Le marché suisse des médicaments à un tournant

Jeudi 27 juillet 2006
SANTE. Pour la première fois depuis dix ans, le prix des spécialités recule. Un succès politique.
Pascal Couchepin peut se frotter les mains. Au premier semestre, le prix des médicaments vendus sur ordonnance a diminué (de 3%) pour la première fois depuis plus de dix ans. Le volume, lui, est resté pratiquement stable.
L’élément le plus spectaculaire de cette évolution est le bond en avant des génériques: +61,5%. Aujourd’hui, estime Thomas Cueni, directeur d’Interpharma, l’association des entreprises pharmaceutiques actives dans la recherche, les génériques tiennent plus de 50% du marché des spécialités hors brevet.
Deux mesures politiques sont à l’origine de cette évolution. La première est l’accord par lequel l’industrie pharmaceutique a accepté en septembre 2005 une baisse substantielle du prix des médicaments hors brevet. La seconde est la décision prise peu de temps après par Pascal Couchepin de faire passer la participation des assurés de 10 à 20% quand ils préfèrent sans motif un produit original à un générique.

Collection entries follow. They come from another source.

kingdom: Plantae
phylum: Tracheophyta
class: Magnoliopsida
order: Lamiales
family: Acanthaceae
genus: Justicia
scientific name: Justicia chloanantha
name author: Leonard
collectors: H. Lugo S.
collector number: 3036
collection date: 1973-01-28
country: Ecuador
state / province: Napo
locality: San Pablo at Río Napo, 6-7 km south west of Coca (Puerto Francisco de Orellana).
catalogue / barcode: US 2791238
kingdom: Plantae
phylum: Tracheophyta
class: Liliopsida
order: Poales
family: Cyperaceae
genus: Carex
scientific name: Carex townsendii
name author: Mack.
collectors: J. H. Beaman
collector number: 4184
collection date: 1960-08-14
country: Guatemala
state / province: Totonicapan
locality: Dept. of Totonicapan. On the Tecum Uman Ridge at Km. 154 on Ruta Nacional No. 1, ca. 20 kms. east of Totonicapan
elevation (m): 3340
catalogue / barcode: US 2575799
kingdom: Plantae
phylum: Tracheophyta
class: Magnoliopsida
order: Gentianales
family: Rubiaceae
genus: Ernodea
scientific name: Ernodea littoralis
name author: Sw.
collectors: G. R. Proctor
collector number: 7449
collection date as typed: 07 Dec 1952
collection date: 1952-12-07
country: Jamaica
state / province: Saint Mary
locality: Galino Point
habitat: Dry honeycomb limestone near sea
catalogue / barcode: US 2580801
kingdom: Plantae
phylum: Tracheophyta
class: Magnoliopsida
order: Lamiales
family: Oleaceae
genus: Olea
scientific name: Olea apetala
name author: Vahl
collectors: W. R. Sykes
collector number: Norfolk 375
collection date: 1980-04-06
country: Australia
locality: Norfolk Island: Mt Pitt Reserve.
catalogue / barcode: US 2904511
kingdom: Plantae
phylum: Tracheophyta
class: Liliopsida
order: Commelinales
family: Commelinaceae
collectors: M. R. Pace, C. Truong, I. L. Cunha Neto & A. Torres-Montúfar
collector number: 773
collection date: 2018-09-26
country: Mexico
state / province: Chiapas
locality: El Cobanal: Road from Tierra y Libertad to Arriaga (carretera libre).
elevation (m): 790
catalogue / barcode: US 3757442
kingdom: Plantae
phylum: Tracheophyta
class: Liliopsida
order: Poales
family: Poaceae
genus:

Dans un premier temps, l’industrie a toussé assez fort. Mais avec la correction apportée à sa demande – la hausse de participation n’est appliquée que si le générique est plus avantageux – le système est jugé favorablement par ThomasCueni.
«Le marché suisse des médicaments est en train de subir en très peu de temps une restructuration qui dépasse tout ce que j’ai pu voir à l’étranger dans ces dix dernières années», apprécie-t-il. Et il s’agit d’un processus dynamique: les baisses de prix consenties par les pharmas font pression sur les prix des génériques, ce qui pousse les premiers à un nouvel effort. Cela démarre si fort qu’on entend déjà circuler le chiffre de 600 millions d’économie au lieu des 250 millions qui avaient été annoncés comme résultat probable de l’accord de septembre 2005.
Dur pour l’industrie? Thomas Cueni nuance: les marges qui sont actuellement pulvérisées n’auraient sans doute pas tenu dans la durée. Et surtout, l’essentiel est sauvegardé: les produits nouveaux continueront d’accéder au marché suisse sans entraves excessives. Le potentiel concurrentiel de la place suisse doit être défendu. C’est le sous-texte clair de l’accord passé avec Pascal Couchepin.